Beginning with the first line of the records and stopping after the line that contains "family: Aleyrodidae", render each line as one string in a JSON list, leaving out any blank lines.
--- START OF SUPPLIED INFORMATION ---
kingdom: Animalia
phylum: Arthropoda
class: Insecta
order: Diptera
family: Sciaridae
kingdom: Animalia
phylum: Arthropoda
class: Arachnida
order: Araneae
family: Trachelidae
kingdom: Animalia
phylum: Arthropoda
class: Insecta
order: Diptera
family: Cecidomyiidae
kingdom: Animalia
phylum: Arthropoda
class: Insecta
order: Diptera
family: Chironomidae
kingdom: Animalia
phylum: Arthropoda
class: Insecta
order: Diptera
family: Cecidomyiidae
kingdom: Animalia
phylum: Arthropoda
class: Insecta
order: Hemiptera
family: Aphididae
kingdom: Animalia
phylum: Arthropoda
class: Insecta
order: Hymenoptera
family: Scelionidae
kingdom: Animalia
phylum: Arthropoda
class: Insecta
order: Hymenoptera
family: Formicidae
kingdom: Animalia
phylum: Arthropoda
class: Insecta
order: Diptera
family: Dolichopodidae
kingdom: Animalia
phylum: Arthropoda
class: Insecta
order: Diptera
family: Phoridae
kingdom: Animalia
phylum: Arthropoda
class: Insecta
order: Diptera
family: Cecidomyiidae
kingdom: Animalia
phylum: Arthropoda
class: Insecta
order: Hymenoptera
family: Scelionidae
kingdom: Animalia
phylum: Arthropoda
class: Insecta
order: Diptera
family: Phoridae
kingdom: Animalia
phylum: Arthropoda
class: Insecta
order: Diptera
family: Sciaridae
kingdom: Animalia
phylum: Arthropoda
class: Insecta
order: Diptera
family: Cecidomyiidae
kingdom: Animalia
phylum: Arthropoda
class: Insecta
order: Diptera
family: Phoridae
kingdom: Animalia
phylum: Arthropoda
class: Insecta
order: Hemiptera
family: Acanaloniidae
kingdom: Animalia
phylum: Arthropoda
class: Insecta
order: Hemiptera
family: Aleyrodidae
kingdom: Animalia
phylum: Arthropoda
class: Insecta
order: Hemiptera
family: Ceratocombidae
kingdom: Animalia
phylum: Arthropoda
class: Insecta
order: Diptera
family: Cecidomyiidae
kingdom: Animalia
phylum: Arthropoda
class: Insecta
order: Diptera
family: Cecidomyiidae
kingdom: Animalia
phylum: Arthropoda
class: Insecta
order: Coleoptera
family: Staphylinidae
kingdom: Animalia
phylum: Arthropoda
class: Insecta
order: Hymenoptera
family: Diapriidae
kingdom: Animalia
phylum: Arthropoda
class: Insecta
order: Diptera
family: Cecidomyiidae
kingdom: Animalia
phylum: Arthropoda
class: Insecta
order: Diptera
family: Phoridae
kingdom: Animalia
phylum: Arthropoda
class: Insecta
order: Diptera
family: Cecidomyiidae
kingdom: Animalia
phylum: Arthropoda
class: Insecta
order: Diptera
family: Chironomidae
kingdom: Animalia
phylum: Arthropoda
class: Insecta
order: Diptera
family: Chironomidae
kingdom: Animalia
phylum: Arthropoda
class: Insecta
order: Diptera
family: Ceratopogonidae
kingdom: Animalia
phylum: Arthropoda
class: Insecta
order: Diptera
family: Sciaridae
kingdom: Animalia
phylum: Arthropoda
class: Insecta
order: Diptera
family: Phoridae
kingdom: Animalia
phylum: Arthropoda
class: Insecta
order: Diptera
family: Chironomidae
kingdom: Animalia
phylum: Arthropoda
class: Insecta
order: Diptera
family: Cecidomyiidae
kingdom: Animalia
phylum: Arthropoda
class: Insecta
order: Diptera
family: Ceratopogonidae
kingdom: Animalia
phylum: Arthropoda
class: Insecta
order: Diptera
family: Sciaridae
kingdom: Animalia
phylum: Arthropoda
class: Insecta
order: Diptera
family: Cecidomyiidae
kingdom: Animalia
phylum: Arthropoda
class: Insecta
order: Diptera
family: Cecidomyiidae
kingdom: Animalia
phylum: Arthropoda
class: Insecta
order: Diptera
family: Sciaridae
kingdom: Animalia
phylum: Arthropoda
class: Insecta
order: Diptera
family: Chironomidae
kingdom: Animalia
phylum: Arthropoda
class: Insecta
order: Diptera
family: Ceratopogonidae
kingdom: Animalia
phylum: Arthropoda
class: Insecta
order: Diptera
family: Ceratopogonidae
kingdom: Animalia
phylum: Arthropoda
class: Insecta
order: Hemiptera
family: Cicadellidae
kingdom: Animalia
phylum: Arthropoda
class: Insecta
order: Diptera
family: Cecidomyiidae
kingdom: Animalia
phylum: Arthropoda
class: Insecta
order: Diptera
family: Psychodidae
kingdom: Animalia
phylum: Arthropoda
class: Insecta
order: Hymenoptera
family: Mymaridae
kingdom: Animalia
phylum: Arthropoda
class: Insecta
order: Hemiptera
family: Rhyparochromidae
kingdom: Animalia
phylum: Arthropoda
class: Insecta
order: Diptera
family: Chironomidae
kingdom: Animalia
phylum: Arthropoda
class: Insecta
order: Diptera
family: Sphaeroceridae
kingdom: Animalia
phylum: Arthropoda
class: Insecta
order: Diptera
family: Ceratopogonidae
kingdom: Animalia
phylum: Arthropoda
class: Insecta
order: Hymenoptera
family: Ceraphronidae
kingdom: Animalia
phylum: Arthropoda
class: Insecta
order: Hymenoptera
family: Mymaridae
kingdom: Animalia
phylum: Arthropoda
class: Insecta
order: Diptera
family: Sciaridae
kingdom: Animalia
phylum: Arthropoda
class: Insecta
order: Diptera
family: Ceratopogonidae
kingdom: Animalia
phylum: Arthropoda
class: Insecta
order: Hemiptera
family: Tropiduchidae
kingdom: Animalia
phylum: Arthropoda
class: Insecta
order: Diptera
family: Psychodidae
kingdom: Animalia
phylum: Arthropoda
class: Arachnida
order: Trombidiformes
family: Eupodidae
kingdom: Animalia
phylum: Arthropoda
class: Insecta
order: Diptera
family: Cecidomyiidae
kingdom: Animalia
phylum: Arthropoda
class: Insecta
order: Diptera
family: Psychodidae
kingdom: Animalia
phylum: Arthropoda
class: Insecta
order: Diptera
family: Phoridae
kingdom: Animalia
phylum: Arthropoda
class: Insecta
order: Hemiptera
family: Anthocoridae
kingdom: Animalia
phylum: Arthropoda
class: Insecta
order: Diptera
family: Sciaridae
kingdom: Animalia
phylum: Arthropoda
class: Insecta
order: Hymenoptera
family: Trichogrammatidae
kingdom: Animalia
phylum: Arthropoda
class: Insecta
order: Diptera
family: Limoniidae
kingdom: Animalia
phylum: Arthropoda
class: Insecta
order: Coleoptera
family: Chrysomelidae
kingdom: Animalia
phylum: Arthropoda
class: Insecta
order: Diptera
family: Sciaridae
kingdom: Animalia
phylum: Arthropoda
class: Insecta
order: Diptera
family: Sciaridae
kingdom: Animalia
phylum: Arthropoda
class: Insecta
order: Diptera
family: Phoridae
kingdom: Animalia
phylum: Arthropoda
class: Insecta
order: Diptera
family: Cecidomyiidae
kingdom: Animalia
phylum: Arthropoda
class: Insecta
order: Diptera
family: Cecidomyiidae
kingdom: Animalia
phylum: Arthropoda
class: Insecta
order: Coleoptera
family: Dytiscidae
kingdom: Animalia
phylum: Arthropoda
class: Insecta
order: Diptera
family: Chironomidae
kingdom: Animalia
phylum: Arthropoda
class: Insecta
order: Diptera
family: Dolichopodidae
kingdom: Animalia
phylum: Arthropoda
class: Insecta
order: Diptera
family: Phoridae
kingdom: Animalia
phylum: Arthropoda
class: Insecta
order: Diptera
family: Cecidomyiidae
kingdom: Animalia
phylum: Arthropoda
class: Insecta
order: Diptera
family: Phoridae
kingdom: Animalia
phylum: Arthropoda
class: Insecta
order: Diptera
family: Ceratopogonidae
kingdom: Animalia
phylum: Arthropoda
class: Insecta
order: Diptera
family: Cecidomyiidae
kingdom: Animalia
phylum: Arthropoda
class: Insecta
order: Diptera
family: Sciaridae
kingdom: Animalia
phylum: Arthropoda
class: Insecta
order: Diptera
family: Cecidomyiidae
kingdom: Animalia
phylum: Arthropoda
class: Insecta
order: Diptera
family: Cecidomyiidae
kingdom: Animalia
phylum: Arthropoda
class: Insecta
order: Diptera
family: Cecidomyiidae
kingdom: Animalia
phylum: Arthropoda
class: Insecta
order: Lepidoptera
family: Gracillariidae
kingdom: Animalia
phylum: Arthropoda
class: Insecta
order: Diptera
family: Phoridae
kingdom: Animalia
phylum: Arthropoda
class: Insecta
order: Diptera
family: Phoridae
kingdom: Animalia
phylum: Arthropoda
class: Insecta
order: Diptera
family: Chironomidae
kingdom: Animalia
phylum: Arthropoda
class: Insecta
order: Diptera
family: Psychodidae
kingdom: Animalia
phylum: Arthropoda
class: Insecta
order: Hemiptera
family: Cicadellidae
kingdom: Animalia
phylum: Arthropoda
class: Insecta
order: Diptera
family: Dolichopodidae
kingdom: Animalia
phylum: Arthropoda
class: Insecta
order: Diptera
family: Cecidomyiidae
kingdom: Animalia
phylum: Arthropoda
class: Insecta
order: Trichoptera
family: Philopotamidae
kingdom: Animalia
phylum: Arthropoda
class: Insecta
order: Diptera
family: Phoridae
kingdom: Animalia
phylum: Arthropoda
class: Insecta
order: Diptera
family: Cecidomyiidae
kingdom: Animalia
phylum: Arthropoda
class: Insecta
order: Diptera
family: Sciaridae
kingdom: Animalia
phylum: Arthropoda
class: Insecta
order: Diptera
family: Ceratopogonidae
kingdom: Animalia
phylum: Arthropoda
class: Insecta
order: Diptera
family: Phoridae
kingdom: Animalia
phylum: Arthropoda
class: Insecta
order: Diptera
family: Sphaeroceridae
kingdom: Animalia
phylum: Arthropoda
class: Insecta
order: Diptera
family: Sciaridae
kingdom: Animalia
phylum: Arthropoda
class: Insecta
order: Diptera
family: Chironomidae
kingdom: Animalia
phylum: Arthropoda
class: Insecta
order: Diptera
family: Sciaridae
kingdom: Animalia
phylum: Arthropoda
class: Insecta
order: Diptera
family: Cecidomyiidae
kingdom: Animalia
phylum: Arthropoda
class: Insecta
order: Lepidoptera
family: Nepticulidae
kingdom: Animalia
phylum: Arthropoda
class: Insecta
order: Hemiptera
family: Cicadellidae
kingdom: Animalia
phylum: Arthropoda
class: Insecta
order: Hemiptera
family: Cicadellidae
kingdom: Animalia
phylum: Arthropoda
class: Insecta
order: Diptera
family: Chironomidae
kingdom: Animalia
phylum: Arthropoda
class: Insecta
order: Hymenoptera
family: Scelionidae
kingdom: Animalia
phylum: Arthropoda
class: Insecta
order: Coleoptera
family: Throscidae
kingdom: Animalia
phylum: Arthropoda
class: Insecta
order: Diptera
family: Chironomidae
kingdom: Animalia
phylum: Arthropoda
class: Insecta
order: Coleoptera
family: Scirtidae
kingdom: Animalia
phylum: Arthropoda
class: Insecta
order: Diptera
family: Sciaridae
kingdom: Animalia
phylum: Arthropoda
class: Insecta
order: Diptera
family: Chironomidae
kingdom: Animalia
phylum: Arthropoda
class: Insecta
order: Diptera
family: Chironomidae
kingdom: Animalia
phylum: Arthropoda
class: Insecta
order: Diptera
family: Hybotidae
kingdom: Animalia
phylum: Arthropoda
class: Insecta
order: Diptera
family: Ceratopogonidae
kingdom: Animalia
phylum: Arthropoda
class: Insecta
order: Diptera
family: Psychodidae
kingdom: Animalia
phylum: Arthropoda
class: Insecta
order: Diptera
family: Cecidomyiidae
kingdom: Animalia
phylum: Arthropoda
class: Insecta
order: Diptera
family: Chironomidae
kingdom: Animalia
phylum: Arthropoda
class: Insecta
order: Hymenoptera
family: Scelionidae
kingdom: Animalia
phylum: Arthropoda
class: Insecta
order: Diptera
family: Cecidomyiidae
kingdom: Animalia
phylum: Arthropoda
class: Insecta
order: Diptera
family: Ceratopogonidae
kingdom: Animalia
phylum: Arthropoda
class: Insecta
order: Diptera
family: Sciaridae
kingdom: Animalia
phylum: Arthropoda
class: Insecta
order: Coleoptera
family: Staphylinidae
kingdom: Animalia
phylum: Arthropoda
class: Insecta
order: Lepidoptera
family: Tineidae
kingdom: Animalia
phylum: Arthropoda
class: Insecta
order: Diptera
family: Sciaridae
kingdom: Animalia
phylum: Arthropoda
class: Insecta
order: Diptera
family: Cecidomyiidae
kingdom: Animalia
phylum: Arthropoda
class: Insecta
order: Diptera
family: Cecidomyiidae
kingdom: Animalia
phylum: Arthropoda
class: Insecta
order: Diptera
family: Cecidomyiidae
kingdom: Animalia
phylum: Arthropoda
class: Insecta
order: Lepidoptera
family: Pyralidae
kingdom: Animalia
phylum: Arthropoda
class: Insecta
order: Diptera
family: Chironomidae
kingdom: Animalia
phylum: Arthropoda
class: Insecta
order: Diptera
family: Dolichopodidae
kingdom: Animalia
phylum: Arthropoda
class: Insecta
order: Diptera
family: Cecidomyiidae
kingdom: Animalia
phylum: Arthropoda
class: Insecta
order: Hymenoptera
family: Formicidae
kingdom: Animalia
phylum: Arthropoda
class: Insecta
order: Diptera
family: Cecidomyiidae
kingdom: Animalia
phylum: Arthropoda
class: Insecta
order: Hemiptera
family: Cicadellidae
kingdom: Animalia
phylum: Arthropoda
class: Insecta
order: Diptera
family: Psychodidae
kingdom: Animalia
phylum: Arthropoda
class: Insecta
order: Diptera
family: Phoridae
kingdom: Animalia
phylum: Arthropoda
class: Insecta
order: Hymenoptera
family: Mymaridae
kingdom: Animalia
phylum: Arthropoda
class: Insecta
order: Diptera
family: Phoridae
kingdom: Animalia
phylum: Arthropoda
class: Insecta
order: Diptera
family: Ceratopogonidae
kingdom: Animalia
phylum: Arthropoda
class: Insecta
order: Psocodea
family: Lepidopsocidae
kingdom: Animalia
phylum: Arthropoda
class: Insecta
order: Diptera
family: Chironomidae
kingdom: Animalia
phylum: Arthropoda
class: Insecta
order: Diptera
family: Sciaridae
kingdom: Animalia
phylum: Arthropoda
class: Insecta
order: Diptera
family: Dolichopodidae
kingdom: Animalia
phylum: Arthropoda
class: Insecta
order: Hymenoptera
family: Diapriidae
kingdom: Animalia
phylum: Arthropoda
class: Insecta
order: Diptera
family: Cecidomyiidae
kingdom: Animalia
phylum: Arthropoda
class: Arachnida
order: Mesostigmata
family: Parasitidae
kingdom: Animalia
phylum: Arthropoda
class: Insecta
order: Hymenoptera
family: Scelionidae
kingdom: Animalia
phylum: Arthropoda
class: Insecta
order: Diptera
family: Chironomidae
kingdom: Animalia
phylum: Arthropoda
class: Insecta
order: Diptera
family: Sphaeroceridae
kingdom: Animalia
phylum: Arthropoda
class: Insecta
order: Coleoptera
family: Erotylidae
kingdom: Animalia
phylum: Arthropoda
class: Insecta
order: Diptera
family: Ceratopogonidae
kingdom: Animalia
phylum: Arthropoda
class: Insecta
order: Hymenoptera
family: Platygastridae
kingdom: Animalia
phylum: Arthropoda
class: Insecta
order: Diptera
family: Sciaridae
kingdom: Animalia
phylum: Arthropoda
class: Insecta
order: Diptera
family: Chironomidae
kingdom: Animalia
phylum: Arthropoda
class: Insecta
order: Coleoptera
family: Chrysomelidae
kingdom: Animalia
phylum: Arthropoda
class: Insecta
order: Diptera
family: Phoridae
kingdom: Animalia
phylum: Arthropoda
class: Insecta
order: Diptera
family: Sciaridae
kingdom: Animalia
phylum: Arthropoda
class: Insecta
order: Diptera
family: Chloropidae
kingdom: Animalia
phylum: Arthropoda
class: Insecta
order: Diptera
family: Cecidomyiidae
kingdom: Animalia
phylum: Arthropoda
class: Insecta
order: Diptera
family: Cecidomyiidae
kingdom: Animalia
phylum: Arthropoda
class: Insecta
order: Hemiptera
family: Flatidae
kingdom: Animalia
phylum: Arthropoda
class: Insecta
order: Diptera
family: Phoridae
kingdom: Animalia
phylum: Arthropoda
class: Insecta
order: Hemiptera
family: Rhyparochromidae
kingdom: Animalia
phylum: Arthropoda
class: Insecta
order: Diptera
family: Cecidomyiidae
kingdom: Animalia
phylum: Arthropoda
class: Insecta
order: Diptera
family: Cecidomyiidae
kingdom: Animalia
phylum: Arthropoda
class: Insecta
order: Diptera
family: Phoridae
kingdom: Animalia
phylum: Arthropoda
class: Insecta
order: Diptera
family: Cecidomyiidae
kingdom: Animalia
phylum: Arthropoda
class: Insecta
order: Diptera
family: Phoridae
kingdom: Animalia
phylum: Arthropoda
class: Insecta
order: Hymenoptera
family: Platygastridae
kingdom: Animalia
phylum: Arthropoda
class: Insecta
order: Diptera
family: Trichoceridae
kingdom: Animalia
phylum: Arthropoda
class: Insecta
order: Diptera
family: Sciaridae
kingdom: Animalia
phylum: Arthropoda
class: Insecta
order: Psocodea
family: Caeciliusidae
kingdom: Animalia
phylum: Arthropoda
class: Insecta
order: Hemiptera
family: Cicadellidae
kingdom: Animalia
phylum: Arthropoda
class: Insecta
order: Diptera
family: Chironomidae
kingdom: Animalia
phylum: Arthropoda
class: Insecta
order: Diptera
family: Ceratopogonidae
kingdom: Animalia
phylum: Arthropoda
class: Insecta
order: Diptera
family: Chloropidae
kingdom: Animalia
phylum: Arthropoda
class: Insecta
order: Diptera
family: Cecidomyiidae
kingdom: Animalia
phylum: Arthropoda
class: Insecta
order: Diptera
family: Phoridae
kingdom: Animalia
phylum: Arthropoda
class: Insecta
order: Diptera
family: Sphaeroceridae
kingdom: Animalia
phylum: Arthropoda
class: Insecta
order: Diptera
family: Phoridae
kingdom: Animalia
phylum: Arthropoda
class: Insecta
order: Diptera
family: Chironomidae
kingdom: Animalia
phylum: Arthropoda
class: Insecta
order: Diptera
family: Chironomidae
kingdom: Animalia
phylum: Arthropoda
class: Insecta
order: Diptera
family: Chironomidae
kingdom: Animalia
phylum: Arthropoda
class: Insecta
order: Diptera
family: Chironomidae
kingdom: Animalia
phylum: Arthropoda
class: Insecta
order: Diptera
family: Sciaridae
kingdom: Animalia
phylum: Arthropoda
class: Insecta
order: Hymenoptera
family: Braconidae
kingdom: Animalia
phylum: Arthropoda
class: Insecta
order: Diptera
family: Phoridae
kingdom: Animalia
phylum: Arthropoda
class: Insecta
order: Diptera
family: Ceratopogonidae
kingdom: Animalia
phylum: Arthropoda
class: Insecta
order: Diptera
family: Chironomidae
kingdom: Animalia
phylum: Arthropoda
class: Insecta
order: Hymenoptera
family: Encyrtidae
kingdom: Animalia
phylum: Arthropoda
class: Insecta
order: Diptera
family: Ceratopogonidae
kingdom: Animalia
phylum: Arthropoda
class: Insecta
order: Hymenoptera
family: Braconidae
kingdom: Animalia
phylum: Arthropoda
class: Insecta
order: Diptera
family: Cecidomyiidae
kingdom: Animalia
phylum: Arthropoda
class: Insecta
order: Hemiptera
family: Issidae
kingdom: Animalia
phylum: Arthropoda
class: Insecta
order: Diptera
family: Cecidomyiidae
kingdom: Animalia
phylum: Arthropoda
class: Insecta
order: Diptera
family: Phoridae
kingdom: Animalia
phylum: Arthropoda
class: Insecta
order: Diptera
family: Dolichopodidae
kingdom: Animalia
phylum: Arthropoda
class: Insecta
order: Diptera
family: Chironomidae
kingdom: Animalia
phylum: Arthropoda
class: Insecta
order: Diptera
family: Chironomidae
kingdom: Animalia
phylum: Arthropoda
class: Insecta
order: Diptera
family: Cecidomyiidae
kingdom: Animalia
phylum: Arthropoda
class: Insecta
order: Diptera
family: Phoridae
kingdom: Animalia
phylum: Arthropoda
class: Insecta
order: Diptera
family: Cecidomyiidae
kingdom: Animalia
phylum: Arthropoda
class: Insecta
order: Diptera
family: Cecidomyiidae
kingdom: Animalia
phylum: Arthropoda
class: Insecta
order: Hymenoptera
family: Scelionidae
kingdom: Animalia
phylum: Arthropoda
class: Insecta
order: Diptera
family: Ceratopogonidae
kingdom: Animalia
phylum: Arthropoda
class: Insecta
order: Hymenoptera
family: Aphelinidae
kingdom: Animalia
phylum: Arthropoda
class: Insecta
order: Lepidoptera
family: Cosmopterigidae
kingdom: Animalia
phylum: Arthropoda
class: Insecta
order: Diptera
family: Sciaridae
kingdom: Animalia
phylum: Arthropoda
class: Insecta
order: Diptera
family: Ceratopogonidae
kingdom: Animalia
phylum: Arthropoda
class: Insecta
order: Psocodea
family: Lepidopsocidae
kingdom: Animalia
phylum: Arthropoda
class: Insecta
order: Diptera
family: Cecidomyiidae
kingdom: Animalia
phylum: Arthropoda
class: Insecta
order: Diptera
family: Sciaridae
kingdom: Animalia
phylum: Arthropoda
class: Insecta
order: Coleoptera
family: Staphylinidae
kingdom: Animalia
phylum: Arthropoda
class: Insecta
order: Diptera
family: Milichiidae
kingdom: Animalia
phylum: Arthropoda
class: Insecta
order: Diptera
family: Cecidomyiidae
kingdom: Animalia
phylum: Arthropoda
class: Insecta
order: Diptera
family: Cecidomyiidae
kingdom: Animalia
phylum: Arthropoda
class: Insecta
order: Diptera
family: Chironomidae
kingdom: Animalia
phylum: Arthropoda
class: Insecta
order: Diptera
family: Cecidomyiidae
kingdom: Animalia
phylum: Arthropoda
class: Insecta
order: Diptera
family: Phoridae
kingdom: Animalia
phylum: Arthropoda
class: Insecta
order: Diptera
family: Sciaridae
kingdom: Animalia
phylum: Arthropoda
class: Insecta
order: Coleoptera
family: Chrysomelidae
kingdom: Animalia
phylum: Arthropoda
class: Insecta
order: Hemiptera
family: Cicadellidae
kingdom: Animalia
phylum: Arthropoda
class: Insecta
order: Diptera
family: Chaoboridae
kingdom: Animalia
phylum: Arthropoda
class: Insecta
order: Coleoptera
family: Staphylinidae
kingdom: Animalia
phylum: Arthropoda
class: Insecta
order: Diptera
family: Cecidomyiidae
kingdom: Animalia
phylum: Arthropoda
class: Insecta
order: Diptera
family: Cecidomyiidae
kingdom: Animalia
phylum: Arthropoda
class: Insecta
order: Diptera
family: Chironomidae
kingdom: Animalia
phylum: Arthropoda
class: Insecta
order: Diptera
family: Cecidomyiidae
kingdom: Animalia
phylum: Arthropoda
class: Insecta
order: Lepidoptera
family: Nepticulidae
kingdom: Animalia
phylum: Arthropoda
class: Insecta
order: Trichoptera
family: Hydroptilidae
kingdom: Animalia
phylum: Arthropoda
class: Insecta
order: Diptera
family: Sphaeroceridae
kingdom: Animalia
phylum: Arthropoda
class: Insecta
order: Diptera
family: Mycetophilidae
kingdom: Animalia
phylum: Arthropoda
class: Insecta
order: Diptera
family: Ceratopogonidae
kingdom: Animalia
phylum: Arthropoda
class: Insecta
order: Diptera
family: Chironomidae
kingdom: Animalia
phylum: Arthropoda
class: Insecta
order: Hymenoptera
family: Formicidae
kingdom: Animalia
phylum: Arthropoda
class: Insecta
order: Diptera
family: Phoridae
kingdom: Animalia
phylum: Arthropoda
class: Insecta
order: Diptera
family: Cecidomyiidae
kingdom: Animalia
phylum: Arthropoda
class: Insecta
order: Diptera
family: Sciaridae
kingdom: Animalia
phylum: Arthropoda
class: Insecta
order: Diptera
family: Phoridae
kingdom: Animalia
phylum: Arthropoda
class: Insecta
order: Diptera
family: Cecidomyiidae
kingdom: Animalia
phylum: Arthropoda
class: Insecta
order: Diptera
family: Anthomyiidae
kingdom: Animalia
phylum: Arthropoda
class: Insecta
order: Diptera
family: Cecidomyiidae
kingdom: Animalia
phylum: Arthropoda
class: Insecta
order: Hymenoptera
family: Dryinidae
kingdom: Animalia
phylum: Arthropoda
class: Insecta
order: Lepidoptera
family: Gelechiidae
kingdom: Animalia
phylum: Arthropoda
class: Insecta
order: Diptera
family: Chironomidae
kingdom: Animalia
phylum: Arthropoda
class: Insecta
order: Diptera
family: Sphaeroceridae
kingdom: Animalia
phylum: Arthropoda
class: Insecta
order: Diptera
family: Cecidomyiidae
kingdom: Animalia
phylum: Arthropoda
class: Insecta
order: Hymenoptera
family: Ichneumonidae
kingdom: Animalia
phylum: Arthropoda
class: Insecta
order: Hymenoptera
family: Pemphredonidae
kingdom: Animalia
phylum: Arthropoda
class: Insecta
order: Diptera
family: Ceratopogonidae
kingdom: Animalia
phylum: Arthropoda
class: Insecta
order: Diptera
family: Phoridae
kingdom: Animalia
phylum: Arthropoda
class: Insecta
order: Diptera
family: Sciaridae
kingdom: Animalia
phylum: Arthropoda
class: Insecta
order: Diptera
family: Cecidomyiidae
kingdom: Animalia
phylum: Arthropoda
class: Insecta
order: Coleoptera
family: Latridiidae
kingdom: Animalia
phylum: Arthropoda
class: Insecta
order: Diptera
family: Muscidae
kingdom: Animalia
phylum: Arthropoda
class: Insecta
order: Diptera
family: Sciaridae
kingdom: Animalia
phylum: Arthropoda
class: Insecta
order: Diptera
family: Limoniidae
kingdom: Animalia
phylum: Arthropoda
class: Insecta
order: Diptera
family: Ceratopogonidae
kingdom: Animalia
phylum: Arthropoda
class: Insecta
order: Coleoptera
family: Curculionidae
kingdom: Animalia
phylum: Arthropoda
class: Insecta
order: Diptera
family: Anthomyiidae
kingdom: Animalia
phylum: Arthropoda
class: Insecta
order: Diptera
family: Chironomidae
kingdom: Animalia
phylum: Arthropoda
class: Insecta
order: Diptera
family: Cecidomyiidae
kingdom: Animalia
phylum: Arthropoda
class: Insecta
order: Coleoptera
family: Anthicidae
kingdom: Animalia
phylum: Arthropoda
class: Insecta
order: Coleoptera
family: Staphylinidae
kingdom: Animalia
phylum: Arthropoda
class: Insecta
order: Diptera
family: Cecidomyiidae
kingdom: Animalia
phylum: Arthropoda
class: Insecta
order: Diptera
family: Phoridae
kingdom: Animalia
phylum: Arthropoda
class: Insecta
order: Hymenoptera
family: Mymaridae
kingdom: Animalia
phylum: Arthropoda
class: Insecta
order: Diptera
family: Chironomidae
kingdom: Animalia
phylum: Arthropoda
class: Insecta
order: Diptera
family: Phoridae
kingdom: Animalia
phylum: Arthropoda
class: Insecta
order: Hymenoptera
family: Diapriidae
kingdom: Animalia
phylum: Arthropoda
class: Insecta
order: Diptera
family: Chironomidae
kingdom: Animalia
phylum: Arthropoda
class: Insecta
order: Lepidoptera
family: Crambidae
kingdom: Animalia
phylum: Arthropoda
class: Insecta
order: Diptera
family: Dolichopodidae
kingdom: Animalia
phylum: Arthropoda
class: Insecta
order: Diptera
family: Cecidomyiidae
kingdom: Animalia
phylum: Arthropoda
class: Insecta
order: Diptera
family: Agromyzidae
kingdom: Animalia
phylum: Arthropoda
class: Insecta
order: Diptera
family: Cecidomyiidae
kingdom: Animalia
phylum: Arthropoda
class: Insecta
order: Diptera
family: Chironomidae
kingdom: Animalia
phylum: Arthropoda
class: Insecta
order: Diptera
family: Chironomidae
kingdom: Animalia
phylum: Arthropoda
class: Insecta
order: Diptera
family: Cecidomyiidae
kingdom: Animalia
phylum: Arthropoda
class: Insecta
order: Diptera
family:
--- END OF SUPPLIED INFORMATION ---
▶ EXERCISE RESULT:
[
  "kingdom: Animalia",
  "phylum: Arthropoda",
  "class: Insecta",
  "order: Diptera",
  "family: Sciaridae",
  "kingdom: Animalia",
  "phylum: Arthropoda",
  "class: Arachnida",
  "order: Araneae",
  "family: Trachelidae",
  "kingdom: Animalia",
  "phylum: Arthropoda",
  "class: Insecta",
  "order: Diptera",
  "family: Cecidomyiidae",
  "kingdom: Animalia",
  "phylum: Arthropoda",
  "class: Insecta",
  "order: Diptera",
  "family: Chironomidae",
  "kingdom: Animalia",
  "phylum: Arthropoda",
  "class: Insecta",
  "order: Diptera",
  "family: Cecidomyiidae",
  "kingdom: Animalia",
  "phylum: Arthropoda",
  "class: Insecta",
  "order: Hemiptera",
  "family: Aphididae",
  "kingdom: Animalia",
  "phylum: Arthropoda",
  "class: Insecta",
  "order: Hymenoptera",
  "family: Scelionidae",
  "kingdom: Animalia",
  "phylum: Arthropoda",
  "class: Insecta",
  "order: Hymenoptera",
  "family: Formicidae",
  "kingdom: Animalia",
  "phylum: Arthropoda",
  "class: Insecta",
  "order: Diptera",
  "family: Dolichopodidae",
  "kingdom: Animalia",
  "phylum: Arthropoda",
  "class: Insecta",
  "order: Diptera",
  "family: Phoridae",
  "kingdom: Animalia",
  "phylum: Arthropoda",
  "class: Insecta",
  "order: Diptera",
  "family: Cecidomyiidae",
  "kingdom: Animalia",
  "phylum: Arthropoda",
  "class: Insecta",
  "order: Hymenoptera",
  "family: Scelionidae",
  "kingdom: Animalia",
  "phylum: Arthropoda",
  "class: Insecta",
  "order: Diptera",
  "family: Phoridae",
  "kingdom: Animalia",
  "phylum: Arthropoda",
  "class: Insecta",
  "order: Diptera",
  "family: Sciaridae",
  "kingdom: Animalia",
  "phylum: Arthropoda",
  "class: Insecta",
  "order: Diptera",
  "family: Cecidomyiidae",
  "kingdom: Animalia",
  "phylum: Arthropoda",
  "class: Insecta",
  "order: Diptera",
  "family: Phoridae",
  "kingdom: Animalia",
  "phylum: Arthropoda",
  "class: Insecta",
  "order: Hemiptera",
  "family: Acanaloniidae",
  "kingdom: Animalia",
  "phylum: Arthropoda",
  "class: Insecta",
  "order: Hemiptera",
  "family: Aleyrodidae"
]